I arrived at the J-Bar about half an hour into Amber Norgaard's set. As her music wafted into the lobby, I told the friendly hostess that I'd like to sit on the patio, where she was playing.

"Oh," she said. "Do you have reservations? There's a half hour wait."

Oops.

The last time I saw Amber perform here was a year or so ago. I came alone, sat at a small table, listened, ate good food, and generally chilled. Without thinking about it, I had assumed tonight would go pretty much the same, except that Ron the Drummer would be there too. I hadn't expected a crowd.

Fortunately, Ron had arrived far ahead of me. Also fortunately, a large table of Amber's friends and admirers had invited Ron to sit with them as he waited for a table. They graciously scootched over and made room for me too.

And then came the inevitable dilemma: I never know how to behave at atmosphere gigs when I'm with other people.

See, I know how it feels to perform at these things. You understand that your audience won't be paying much attention to the music. You accept that. But you also rejoice when people come to see you and listen to you. So when I'm the one in the audience, I like to focus on the artist or band I came to hear.

On the other hand, if I'm part of a group, I feel like I'm expected to socialize. Everyone else is. I don't want to be rude.

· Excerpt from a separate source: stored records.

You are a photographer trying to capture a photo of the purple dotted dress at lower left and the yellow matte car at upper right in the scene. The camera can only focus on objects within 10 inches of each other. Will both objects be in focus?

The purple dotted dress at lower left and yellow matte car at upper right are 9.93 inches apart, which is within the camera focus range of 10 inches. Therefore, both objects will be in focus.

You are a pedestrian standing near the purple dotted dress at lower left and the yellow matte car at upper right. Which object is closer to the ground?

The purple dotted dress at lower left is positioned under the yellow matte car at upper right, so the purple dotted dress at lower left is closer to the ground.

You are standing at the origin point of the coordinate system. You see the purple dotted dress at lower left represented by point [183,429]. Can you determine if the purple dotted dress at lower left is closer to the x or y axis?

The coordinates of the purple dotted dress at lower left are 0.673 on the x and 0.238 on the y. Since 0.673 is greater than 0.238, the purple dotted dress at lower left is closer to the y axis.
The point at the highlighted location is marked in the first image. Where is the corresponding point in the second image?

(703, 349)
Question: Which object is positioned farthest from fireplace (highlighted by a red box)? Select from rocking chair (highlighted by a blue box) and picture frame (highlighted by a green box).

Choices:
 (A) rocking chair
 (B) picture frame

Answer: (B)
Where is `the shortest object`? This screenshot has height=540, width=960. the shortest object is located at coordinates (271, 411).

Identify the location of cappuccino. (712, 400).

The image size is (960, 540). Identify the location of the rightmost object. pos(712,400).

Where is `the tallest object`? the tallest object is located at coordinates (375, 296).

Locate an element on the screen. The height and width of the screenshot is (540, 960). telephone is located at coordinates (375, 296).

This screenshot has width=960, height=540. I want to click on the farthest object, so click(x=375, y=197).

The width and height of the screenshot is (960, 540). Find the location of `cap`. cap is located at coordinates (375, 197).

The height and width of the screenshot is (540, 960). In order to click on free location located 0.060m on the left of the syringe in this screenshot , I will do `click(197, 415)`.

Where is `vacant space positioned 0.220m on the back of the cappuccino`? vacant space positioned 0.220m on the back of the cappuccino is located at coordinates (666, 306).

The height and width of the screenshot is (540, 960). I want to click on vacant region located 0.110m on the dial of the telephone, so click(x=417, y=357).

I ended up spending half the time listening to Amber and the other half attempting to be social. "Being social" in this case mostly meant directing my gaze at my tablemates and trying to follow the conversations -- somewhat difficult, as I couldn't hear anyone except Ron and the woman to my left, and then only when they spoke directly to me. Still, I hoped I was being sufficiently attentive to everyone involved.

Not until I came home did it occur to me that I was way overthinking this. Nobody else was paying attention to what I was paying attention to. Maybe I should've just done whatever I wanted.

Am I the only person who gives two seconds of thought to this kind of thing?

Monday, July 13, 2009

Delayed response

A few people came to see us at Old Town Artisans on Saturday, including one of the musicians from the previous Z Mansion gig. I considered that an excellent turnout given that we had very little time to promote. But the last of our crowd left in the middle of our second set. That left the people who were there for a going-away party.

We kicked into atmosphere gig mode. That is, we continued to put as much energy into the songs as we could, but otherwise left our audience alone, keeping the talk-up to a minimum. Following each song came a slight pause, followed by brief, polite applause. The kind that acknowledges that the song has ended, and that's about it. I had no idea if they liked us, hated us, or even noticed us.

As we were packing up, though, a few people approached and thanked us for being there. They said the music had added something to their little gathering.

They'll never know how much we appreciated that. It's easy to tell if a listening audience digs you. When you're playing for people who came to socialize, it's harder to figure out if you're successfully enhancing the atmosphere.